Cooking Tips > Troubleshooting > Whipping and Peeling Techniques > How to peel a tomato

How to peel a tomato

Peeling tomatoes can seem daunting, but it's a simple skill that elevates many dishes. This guide will walk you through the best methods to easily remove tomato skins, leaving you with smooth, flavorful tomatoes ready for your favorite recipes. Whether you're making sauce, salsa, or a salad, peeled tomatoes offer a superior texture and appearance.

The Blanching Method: A Quick and Easy Approach

The blanching method is the most common and effective way to peel tomatoes. Here's how to do it:

  1. Prepare a Boiling Water Bath: Bring a large pot of water to a rolling boil. While waiting for the water to boil, prepare an ice bath by filling a bowl with ice water.
  2. Score the Tomatoes: Using a paring knife, lightly score an 'X' on the bottom of each tomato. This will help the skin peel away easily.
  3. Blanch the Tomatoes: Gently lower the tomatoes into the boiling water, ensuring they are fully submerged. Blanch for 30-60 seconds, or until the skin begins to peel back slightly at the scored 'X'.
  4. Transfer to Ice Bath: Immediately transfer the blanched tomatoes to the ice bath. This stops the cooking process and further loosens the skin.
  5. Peel the Tomatoes: Once the tomatoes are cool enough to handle, use your fingers or a paring knife to peel the skin away from the scored 'X'. The skin should slip off easily.

Your tomatoes are now peeled and ready to use!

Using a Vegetable Peeler: An Alternative Method

While not as universally effective as blanching, a vegetable peeler can work well for tomatoes that are firm and ripe. Here's how:

  1. Choose Firm Tomatoes: This method works best with tomatoes that are not overly ripe or soft.
  2. Use a Sharp Vegetable Peeler: A sharp peeler is essential for success.
  3. Peel Away from You: Starting at the top of the tomato, carefully peel away strips of skin using the vegetable peeler.
  4. Rotate and Continue: Rotate the tomato as you peel, working your way around until all the skin is removed.

This method requires practice and can be less efficient than blanching, especially for softer tomatoes. However, it's a good option if you only need to peel a few tomatoes.

Roasting: For Flavor and Easy Peeling

Roasting tomatoes not only enhances their flavor but also makes peeling incredibly easy:

  1. Preheat Oven: Preheat your oven to 400°F (200°C).
  2. Prepare Tomatoes: Halve or quarter the tomatoes, depending on their size.
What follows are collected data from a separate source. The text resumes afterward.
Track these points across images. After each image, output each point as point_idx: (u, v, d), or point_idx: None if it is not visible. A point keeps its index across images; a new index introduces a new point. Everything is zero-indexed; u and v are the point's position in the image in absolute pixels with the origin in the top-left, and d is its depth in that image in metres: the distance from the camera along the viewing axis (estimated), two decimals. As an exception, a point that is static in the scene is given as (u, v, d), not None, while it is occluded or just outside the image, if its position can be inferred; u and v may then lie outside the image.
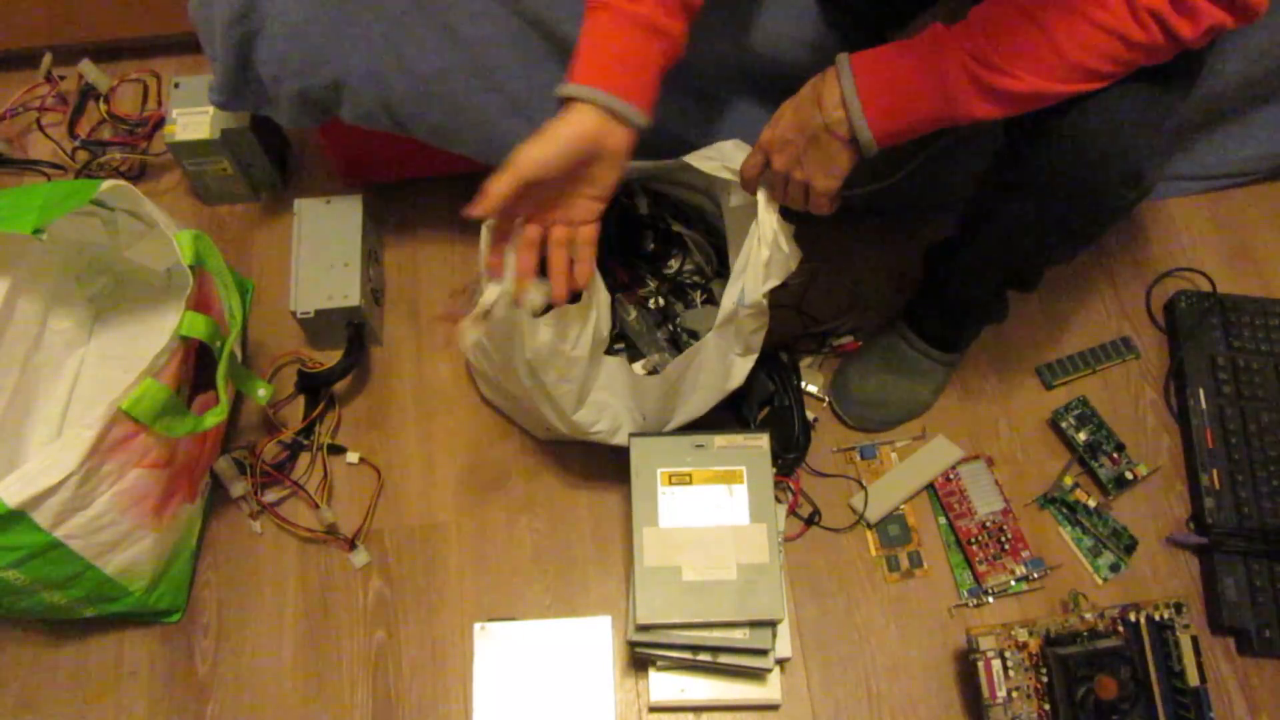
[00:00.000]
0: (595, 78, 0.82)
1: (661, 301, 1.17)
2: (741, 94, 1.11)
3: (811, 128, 0.84)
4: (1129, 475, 1.19)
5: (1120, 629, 1.04)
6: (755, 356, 1.08)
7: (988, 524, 1.17)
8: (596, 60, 0.83)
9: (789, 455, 1.18)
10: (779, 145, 0.87)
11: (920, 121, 0.81)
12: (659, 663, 1.07)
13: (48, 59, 1.41)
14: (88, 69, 1.39)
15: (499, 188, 0.81)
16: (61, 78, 1.43)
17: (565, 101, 0.83)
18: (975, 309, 1.17)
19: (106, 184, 1.00)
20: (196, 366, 1.05)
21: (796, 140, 0.86)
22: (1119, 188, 0.84)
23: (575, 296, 0.94)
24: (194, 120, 1.27)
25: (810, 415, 1.22)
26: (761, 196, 0.96)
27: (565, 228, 0.88)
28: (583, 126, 0.82)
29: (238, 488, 1.17)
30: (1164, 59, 0.77)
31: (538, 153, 0.81)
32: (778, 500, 1.14)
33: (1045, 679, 1.03)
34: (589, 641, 1.10)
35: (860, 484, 1.20)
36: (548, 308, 0.93)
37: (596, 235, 0.90)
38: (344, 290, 1.19)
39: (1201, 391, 1.22)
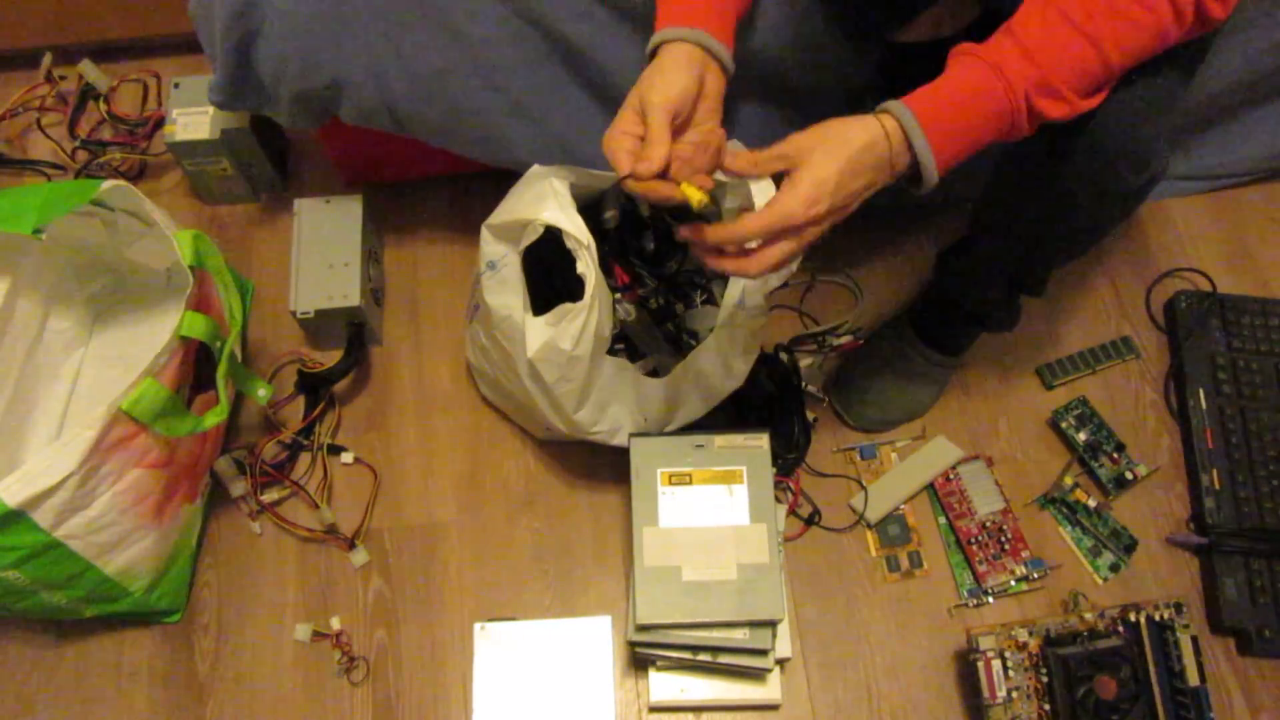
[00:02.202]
0: (688, 20, 0.82)
1: (661, 301, 1.17)
2: (739, 92, 1.11)
3: (876, 186, 0.77)
4: (1129, 475, 1.19)
5: (1120, 629, 1.04)
6: (755, 356, 1.08)
7: (988, 524, 1.17)
8: (685, 5, 0.83)
9: (789, 455, 1.18)
10: (825, 217, 0.75)
11: (975, 151, 0.78)
12: (659, 663, 1.07)
13: (48, 59, 1.41)
14: (88, 69, 1.39)
15: (659, 133, 0.76)
16: (62, 78, 1.43)
17: (658, 50, 0.82)
18: (987, 316, 1.16)
19: (106, 184, 1.00)
20: (196, 366, 1.05)
21: (849, 204, 0.76)
22: (1127, 174, 0.83)
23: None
24: (194, 120, 1.27)
25: (810, 415, 1.22)
26: (759, 198, 0.96)
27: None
28: (689, 59, 0.81)
29: (238, 488, 1.17)
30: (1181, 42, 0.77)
31: (668, 89, 0.78)
32: (778, 500, 1.14)
33: (1045, 679, 1.03)
34: (589, 641, 1.10)
35: (860, 484, 1.20)
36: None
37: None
38: (344, 290, 1.19)
39: (1201, 391, 1.22)
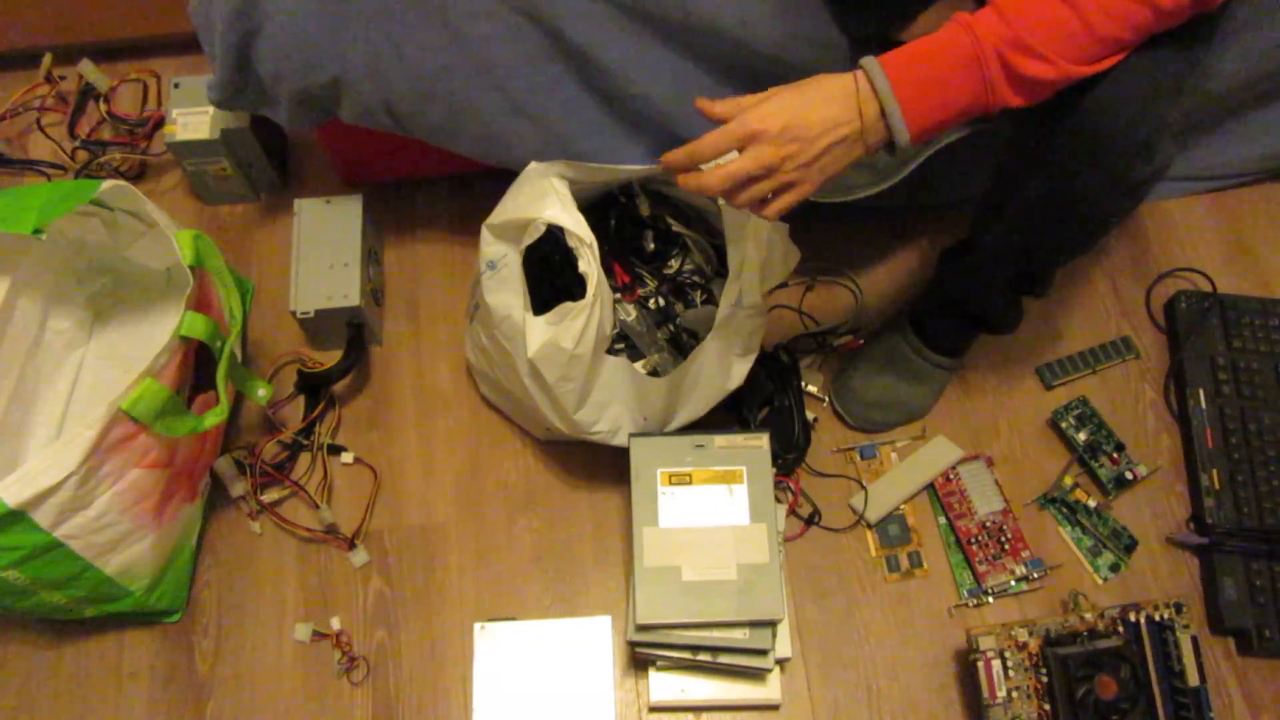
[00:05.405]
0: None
1: (661, 301, 1.17)
2: (740, 90, 1.11)
3: (845, 130, 0.79)
4: (1129, 475, 1.19)
5: (1120, 629, 1.04)
6: (755, 356, 1.08)
7: (988, 524, 1.17)
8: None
9: (789, 455, 1.18)
10: (785, 138, 0.79)
11: (956, 116, 0.80)
12: (659, 663, 1.07)
13: (48, 59, 1.41)
14: (88, 69, 1.39)
15: None
16: (61, 78, 1.43)
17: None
18: (988, 317, 1.15)
19: (106, 184, 1.00)
20: (196, 366, 1.05)
21: (818, 139, 0.79)
22: (1130, 160, 0.83)
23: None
24: (194, 120, 1.27)
25: (810, 415, 1.22)
26: None
27: None
28: None
29: (238, 488, 1.17)
30: (1180, 22, 0.77)
31: None
32: (778, 500, 1.14)
33: (1045, 679, 1.03)
34: (589, 641, 1.10)
35: (860, 484, 1.20)
36: None
37: None
38: (344, 290, 1.19)
39: (1201, 391, 1.22)
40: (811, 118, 0.79)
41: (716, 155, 0.82)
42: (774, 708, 1.08)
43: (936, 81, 0.79)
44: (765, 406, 1.21)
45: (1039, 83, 0.78)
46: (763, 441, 1.08)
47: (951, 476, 1.19)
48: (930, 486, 1.20)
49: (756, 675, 1.07)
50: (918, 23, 1.07)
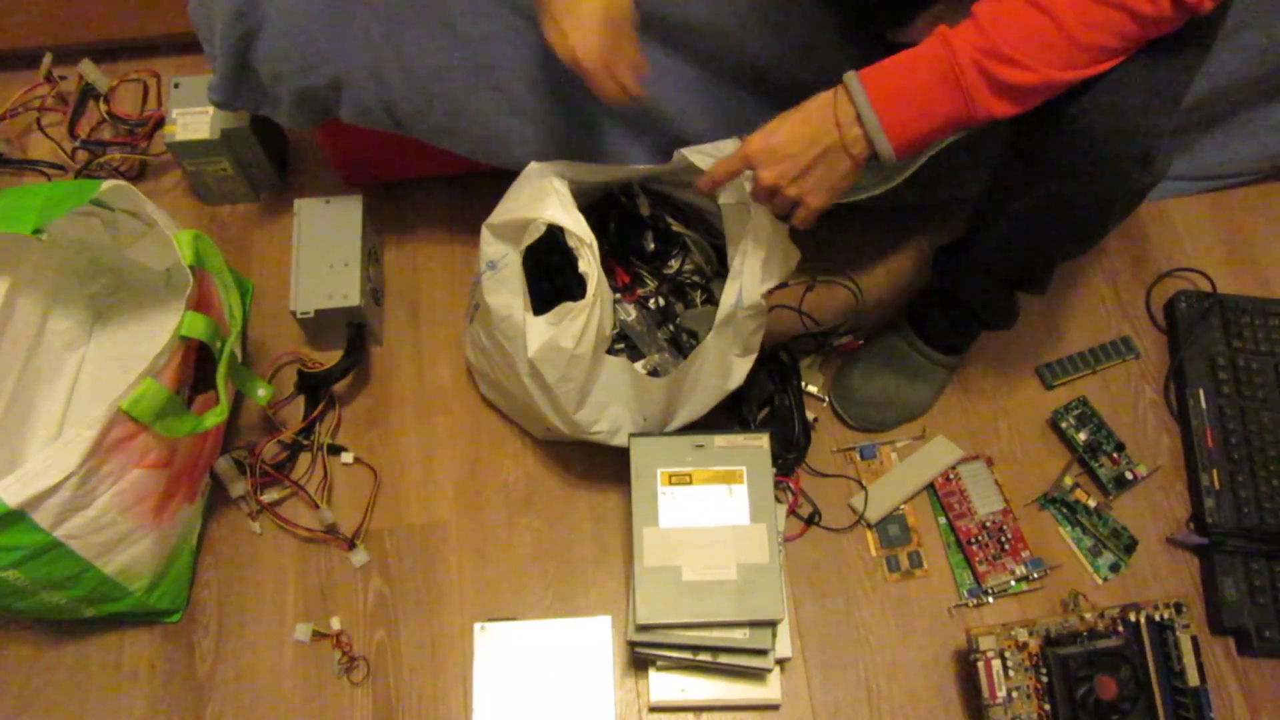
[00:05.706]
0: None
1: (661, 301, 1.17)
2: (742, 94, 1.11)
3: (824, 144, 0.82)
4: (1129, 475, 1.19)
5: (1120, 629, 1.04)
6: (755, 356, 1.08)
7: (988, 524, 1.17)
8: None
9: (789, 455, 1.18)
10: (773, 159, 0.85)
11: (939, 127, 0.81)
12: (659, 663, 1.07)
13: (48, 59, 1.41)
14: (88, 69, 1.39)
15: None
16: (62, 78, 1.43)
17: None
18: (984, 313, 1.16)
19: (106, 184, 1.00)
20: (196, 366, 1.05)
21: (800, 156, 0.84)
22: (1129, 169, 0.83)
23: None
24: (194, 120, 1.27)
25: (810, 415, 1.22)
26: (748, 185, 0.96)
27: None
28: None
29: (238, 488, 1.17)
30: (1172, 29, 0.77)
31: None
32: (778, 500, 1.14)
33: (1045, 679, 1.03)
34: (589, 641, 1.10)
35: (860, 484, 1.20)
36: None
37: None
38: (344, 290, 1.19)
39: (1201, 391, 1.22)
40: (790, 136, 0.84)
41: (727, 179, 0.91)
42: (774, 708, 1.08)
43: (914, 93, 0.79)
44: (765, 406, 1.21)
45: (1022, 89, 0.77)
46: (763, 441, 1.08)
47: (951, 476, 1.19)
48: (930, 486, 1.20)
49: (756, 675, 1.07)
50: (916, 26, 1.07)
Toss them with olive oil, salt, pepper, and any other desired herbs (like garlic or thyme).
  3. Roast: Spread the tomatoes in a single layer on a baking sheet. Roast for 20-30 minutes, or until the skins are blistered and slightly charred.
  4. Cool and Peel: Let the tomatoes cool slightly. The skins should now be easy to peel off with your fingers.

Roasted and peeled tomatoes are perfect for sauces, soups, and dips.

FAQ

  • Why do I need to peel tomatoes?

    Tomato skins can be tough and sometimes bitter, especially when cooked. Peeling them improves the texture and flavor of dishes like sauces, soups, and salsas.

  • Can I peel tomatoes without blanching?

    Yes, you can use a vegetable peeler, but it's generally more difficult and less efficient, especially for soft or overly ripe tomatoes. Roasting is another option that makes peeling easier.

  • How long should I blanch the tomatoes?

    Generally, 30-60 seconds is sufficient. You'll know they're ready when the skin starts to crack and peel back slightly at the scored 'X'.

  • What if the skin doesn't come off easily after blanching?

    If the skin is stubborn, try blanching the tomato for a few seconds longer. Ensure the 'X' is properly scored as well.

  • Can I use canned tomatoes instead of peeling fresh ones?

    Yes, canned peeled tomatoes are a convenient substitute. However, using fresh, peeled tomatoes often provides a better flavor, especially when tomatoes are in season.